渡辺様の歌声は、人の喉から口を通して言葉が生まれる瞬間に立ち会えるものだ。歌詞の世界観より前に、音声としての言語の美しさに心が留まる。
「マリーAの思い出」は、その言葉の美しさを堪能し、渡辺様が歌い終えたときに一編の切ない物語が完成したことに気がつく1曲だ。言葉がジグソーパズルのピースで、それを埋めていくと1枚の絵が現れる、歌い手の聴き手への信頼のもので紡がれる楽曲であった。

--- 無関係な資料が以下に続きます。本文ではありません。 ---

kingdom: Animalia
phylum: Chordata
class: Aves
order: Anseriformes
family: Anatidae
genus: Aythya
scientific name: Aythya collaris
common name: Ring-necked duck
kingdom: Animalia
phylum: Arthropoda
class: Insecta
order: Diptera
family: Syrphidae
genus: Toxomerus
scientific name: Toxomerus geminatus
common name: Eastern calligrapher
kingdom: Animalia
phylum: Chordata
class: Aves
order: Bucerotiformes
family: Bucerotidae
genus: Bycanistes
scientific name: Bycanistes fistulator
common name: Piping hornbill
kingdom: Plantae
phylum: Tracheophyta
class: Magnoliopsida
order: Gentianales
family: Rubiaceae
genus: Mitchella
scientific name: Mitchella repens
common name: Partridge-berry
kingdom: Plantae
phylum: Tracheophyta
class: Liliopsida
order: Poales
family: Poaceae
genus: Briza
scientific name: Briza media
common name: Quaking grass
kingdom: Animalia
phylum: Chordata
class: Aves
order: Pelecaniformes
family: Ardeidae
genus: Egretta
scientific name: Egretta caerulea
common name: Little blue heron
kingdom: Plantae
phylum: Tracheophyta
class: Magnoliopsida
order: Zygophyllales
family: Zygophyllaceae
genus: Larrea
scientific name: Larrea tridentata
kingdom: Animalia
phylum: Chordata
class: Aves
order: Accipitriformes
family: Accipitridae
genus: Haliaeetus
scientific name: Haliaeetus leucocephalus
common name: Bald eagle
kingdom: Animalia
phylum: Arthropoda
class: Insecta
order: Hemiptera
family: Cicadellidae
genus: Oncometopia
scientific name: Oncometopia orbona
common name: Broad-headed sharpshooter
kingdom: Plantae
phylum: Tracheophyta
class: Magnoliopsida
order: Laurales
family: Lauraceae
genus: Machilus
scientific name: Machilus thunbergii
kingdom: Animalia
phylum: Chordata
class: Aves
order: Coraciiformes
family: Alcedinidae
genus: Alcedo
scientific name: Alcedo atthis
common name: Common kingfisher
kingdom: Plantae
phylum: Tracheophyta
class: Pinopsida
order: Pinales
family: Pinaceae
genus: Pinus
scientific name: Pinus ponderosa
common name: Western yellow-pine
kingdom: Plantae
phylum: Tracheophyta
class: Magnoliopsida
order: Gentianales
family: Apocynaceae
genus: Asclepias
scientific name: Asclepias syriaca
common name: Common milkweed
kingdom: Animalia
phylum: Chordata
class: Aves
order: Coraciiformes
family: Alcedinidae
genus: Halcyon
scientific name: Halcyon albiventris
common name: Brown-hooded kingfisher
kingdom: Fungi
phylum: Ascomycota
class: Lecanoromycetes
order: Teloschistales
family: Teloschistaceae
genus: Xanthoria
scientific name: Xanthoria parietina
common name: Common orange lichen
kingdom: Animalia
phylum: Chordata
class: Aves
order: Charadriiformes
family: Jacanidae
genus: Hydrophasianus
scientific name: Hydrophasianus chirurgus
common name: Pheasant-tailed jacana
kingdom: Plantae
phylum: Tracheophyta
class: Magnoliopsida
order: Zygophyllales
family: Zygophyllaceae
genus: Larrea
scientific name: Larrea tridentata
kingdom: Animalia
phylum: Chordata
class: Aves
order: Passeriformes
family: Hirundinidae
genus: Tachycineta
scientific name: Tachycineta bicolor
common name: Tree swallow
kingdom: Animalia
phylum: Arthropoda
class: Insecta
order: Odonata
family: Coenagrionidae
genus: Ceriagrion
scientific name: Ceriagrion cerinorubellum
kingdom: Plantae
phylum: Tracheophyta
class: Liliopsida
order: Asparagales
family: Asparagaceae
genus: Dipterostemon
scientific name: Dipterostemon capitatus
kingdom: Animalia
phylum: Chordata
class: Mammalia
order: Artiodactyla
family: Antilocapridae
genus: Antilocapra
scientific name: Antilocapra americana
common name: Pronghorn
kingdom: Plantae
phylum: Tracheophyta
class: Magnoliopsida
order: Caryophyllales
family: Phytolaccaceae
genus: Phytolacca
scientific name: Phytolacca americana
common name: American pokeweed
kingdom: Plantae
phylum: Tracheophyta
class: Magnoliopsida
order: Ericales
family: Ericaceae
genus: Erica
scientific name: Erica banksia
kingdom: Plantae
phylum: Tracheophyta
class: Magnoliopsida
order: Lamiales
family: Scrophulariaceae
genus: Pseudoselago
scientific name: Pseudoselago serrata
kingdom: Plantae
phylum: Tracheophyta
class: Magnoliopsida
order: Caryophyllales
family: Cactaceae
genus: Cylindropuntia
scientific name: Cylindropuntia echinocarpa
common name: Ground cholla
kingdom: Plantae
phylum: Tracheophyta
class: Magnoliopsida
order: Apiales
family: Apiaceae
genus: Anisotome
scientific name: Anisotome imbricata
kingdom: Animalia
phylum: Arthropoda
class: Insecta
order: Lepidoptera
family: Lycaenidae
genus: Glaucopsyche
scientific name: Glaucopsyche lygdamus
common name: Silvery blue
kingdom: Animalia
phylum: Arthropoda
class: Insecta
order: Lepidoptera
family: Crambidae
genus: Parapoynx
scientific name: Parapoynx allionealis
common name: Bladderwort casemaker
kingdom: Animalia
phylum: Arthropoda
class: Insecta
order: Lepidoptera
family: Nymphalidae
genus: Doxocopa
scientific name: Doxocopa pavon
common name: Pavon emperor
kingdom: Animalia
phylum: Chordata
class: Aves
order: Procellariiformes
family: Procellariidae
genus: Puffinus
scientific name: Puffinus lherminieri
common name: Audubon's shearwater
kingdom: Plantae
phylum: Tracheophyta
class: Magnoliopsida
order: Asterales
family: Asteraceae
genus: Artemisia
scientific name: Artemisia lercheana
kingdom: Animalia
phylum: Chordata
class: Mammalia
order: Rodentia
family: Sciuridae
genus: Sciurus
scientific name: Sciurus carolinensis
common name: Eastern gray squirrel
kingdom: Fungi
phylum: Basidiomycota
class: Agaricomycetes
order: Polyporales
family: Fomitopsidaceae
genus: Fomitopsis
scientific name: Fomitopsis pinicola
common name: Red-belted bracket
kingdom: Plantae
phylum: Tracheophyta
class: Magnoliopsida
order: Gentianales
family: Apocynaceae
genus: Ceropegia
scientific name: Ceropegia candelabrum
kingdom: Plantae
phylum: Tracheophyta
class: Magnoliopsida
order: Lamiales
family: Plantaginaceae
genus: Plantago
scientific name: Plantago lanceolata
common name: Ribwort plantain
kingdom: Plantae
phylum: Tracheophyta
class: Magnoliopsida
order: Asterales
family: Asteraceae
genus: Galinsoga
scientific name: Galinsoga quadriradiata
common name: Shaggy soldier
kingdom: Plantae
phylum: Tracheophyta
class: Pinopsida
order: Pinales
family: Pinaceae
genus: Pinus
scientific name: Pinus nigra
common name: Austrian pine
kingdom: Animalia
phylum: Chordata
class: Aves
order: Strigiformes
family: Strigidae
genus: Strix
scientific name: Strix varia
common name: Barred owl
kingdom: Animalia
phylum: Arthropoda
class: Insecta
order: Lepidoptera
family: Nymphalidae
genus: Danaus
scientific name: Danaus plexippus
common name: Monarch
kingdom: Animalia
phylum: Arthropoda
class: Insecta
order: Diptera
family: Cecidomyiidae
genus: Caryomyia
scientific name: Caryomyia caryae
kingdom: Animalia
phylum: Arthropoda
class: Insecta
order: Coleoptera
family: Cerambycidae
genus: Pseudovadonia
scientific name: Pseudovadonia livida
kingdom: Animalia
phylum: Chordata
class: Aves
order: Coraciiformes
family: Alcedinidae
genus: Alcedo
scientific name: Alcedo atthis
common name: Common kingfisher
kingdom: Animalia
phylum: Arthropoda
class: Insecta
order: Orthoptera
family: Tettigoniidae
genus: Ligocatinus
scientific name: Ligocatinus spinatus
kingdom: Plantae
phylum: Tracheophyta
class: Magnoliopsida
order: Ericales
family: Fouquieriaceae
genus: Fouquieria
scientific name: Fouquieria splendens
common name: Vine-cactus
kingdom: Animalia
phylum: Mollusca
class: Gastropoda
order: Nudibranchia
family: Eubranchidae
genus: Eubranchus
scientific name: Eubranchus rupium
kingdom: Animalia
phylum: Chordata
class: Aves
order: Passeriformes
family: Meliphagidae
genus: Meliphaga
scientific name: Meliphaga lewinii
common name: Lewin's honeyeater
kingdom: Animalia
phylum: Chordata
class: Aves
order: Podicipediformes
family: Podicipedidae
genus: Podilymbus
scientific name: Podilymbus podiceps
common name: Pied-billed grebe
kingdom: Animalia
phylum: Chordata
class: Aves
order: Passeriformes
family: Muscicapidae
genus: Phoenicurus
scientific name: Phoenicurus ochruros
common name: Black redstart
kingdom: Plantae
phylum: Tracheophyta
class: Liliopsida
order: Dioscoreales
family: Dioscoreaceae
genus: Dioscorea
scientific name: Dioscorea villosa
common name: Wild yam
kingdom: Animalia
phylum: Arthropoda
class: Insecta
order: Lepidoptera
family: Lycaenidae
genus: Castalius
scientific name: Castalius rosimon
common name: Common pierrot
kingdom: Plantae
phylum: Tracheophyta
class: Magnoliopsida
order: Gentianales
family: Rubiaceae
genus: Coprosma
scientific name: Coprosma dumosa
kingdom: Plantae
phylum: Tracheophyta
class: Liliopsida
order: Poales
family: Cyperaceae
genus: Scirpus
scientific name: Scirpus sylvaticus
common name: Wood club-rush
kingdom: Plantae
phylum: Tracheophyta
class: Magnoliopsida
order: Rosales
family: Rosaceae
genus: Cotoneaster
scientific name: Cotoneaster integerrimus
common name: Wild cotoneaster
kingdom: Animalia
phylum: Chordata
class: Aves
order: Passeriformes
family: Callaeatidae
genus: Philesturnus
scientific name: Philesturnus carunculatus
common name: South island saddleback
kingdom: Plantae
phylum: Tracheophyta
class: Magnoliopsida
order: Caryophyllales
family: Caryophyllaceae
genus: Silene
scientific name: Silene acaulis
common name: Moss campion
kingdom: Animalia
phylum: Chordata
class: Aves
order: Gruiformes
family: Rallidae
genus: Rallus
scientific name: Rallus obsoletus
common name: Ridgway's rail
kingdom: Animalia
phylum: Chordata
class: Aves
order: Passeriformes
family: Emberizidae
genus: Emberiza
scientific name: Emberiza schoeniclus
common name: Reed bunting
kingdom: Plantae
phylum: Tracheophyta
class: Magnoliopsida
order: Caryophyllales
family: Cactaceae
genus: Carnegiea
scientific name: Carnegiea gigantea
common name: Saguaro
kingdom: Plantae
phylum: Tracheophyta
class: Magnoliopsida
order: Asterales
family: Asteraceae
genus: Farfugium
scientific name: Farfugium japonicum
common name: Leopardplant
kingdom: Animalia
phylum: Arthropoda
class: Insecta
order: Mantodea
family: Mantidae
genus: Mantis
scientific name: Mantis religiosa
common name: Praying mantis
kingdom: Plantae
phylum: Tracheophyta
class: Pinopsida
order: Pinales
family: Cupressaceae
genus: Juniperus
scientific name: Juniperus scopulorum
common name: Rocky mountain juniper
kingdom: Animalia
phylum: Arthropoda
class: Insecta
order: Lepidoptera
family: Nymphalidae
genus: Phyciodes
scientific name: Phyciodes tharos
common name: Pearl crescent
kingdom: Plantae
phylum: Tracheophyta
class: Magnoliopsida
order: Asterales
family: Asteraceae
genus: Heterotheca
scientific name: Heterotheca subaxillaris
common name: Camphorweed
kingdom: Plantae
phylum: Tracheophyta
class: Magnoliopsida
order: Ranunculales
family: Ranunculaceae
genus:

トリの瀬間千恵様は、魔女にはもったいない、聖女である。
瀬間様が歌った楽曲、ステージを踏みしめた足跡に、奇跡を起こす聖水の泉が湧くような、崇高さに満ちていた。
印象に残ったのは、「過ぎ去りし青春の日々」である。

まるでこの空 絵にかいたみたい
あまりに青すぎて 別世界みたい
死ねたらいいのに こんないい日には
走っていきたい でもどこまでいけるの

この楽曲の大サビを歌い上げたあと、瀬間様は小さなため息を漏らした。それがマイクに入ったのである。
その瞬間、私はこの楽曲の「生きたいように生きれない人生」という問いに対する、瀬間様の答えを見たような気がした。
瀬間様の小さなため息に、氏が長い人生のなかで経験したことから導き出した答えがこもっているように感じた。
それは、まさに禅問答である。
そのため息に、私は瀬間様の命の息吹を感じたのである。

バイオリンの伴奏をなさった渡辺剛様は、高校時代に好んで聴いていたゴシック&ロリータユニットの専属バイオリニストであった。このステージのシャンソンの伴奏を聴きながら、ひそかに十代の頃を懐かしんだ。

そして、ピアニストの中村力様は、楽曲の伴奏の合間に歌手を見つめて、フッと笑顔になるのが印象的であった。中村様は歌い手を愛しているのだと感じた。伴奏をしながら、歌い手の手技の見事さに唸り、そして微笑む中村様こそが、このライブの大輪の花であった。